Kindergarten justice

 

When I was in kindergarten, my teacher taught me the levels of education available in the United States: elementary school, middle school, high school, college, graduate school. Five-year-old me tugged on her ponytail nervously and asked, "What's college for?" I was told that college is where you learn the tools of what you want to do in the real world. To this day, I still believe that.

When I was a sophomore here, I thought I wanted to teach kindergarten myself. I declared a child development major and took classes in the education department, where I learned how to maintain control of a classroom, how children develop language and determine social norms and how child's play can provide insight into intellectual development. I was learning strategies in college that would inform my work in the field of education after graduation, just like my kindergarten teacher said I would. 
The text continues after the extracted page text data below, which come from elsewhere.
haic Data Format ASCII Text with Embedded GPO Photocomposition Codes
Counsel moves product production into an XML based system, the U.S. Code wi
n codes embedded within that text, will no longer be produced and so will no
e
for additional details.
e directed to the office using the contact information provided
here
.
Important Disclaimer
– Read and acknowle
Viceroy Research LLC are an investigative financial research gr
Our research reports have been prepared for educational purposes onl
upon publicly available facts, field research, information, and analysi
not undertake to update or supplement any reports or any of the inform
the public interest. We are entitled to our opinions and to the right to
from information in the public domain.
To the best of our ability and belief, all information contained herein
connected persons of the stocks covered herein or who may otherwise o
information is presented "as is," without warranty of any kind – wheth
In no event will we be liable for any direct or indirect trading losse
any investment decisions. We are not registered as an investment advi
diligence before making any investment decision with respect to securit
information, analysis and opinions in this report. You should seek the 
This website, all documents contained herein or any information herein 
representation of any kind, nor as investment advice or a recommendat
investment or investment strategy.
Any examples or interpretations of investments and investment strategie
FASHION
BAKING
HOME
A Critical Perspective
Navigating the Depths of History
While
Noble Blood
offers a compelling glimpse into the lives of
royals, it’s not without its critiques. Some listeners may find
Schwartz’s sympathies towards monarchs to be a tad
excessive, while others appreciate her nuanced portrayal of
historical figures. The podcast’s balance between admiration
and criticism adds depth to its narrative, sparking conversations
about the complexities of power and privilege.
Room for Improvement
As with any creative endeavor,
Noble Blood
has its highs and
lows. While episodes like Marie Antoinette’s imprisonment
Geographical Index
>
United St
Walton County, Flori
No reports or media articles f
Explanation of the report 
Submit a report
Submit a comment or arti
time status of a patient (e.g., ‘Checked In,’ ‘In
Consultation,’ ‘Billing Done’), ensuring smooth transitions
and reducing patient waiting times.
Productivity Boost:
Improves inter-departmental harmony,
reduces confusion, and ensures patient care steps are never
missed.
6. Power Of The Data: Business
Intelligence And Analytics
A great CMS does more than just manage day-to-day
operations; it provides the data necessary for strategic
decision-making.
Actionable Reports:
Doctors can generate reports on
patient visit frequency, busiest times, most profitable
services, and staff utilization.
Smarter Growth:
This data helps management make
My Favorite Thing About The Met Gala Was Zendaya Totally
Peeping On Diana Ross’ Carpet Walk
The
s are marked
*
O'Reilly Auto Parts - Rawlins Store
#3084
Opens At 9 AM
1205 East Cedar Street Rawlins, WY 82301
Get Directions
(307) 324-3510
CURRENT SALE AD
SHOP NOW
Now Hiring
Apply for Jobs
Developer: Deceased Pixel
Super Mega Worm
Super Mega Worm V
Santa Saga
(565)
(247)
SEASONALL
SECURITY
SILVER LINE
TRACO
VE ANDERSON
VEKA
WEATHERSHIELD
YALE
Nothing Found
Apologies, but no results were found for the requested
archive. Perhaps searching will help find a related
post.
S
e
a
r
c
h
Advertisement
What I didn't understand about my teacher's explanation until recently, though, is that she never specified that college teaches you only the academic tools for future success. In the past few years, I have been involved in various social justice efforts on the Tufts campus, from gender equality and awareness to inclusive sex education. I talk about sexual orientation, race and socioeconomic status. And in these efforts - just as much as in my scholastic pursuits - I am learning every day how to effect the change on campus that I hope to effect when I graduate this spring. If college is where you learn the tools of what you want to do in the real world, it makes exceptionally clear sense to me that any revolution I dream of for society would start right here at Tufts. 

The so-called real world outside our campus bubble is no utopia. Of course there are people who use racial slurs, who degrade women, who are willfully ignorant of trans and gender-non-conforming issues. But my focus on social justice initiatives here at Tufts does not ignore the realities of an unjust "real world." It strengthens my skill set so I can better grapple with injustice when I leave here. The idea is to start conversations here, on an admittedly privileged plane, so that the people we all interact with at Tufts will know how to have those conversations when we occupy larger, more philosophically diverse spaces after college. 

I see the frustration of students who seem to think feminists and activists - and op-ed writers - are hypersensitive. The phrases "politically correct" and "socially correct" have been thrown into the ring more than once. Yesterday's op-ed sardonically suggested that people doing social justice work may see themselves as "upright ... citizens" in opposition to the "miscreants" who perpetrate bias incidents. I certainly can't speak for anyone else - you know how we activists love I-statements - but I don't call people out for hurtful actions because I want to elevate myself. There is no joy in pointing out hate speech. If we were hypersensitive for the sake of hypersensitivity, we would hardly ever speak, let alone create coalitions and networks and discussion groups - God forbid, discussion groups! The potential for offense is in all of us because every single person has a different background. As John Kelly said in a recent op-ed, we can never know what demons lie within the minds of everyone around us. And yet I speak up, and others speak up, because we know it matters here just as much as it will matter in the real world. 

In my work with LGBT causes, I have learned of the old, but not outdated, slogan "Silence = Death." This phrase means to me that ignoring injustice - letting bias pass untouched on campus because I know it will exist in common society post-graduation anyway - accomplishes nothing but the perpetuation of that biased outside society. If everyone leaves Tufts thinking activism is worthless on a small scale because the big scale exists, who off-campus will start tipping that big scale toward equality?  

I believe absolutely and fervently that justice comes from action and speech - and yes, I believe that speech is free. But free speech means free response as well. After all, the goal of activism is not to avoid being offended. I have to know the difference between championing a cause that will benefit everyone and taking up a cross against something I dislike and demanding that no one else like it either. Today, I ate a hamburger. Someone nearby ate a veggie burger. We lived in peace. No Irish infants were harmed in the making of this lunch hour. 

To sum all this up, social justice is tricky business. If activists were to point out every microaggression that ever took place, we would shrivel and die before the end of the Mayan calendar. But I, for one, am not letting that stop me from calling out the things I see, and I don't think that makes me hypersensitive, or obsessed with being politically correct or a threat to anyone's happiness. If activism isn't for you, then it isn't for you. I won't try to recruit the unwilling. But what I will say is that everything I need to know about social interactions and perpetuating justice, I learned in kindergarten.